About this exercise: Using the listing below, extract each line that has the word "oignons" in it.

Material for this exercise:

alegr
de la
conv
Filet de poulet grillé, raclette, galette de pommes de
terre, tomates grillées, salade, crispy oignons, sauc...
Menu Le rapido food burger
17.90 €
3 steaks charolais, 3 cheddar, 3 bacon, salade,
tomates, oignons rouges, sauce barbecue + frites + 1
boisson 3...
...
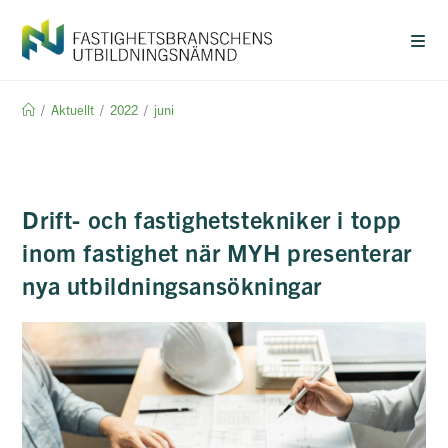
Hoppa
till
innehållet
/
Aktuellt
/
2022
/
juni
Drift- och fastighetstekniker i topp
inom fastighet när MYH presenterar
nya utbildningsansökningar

Answer below:
terre, tomates grillées, salade, crispy oignons, sauc...
tomates, oignons rouges, sauce barbecue + frites + 1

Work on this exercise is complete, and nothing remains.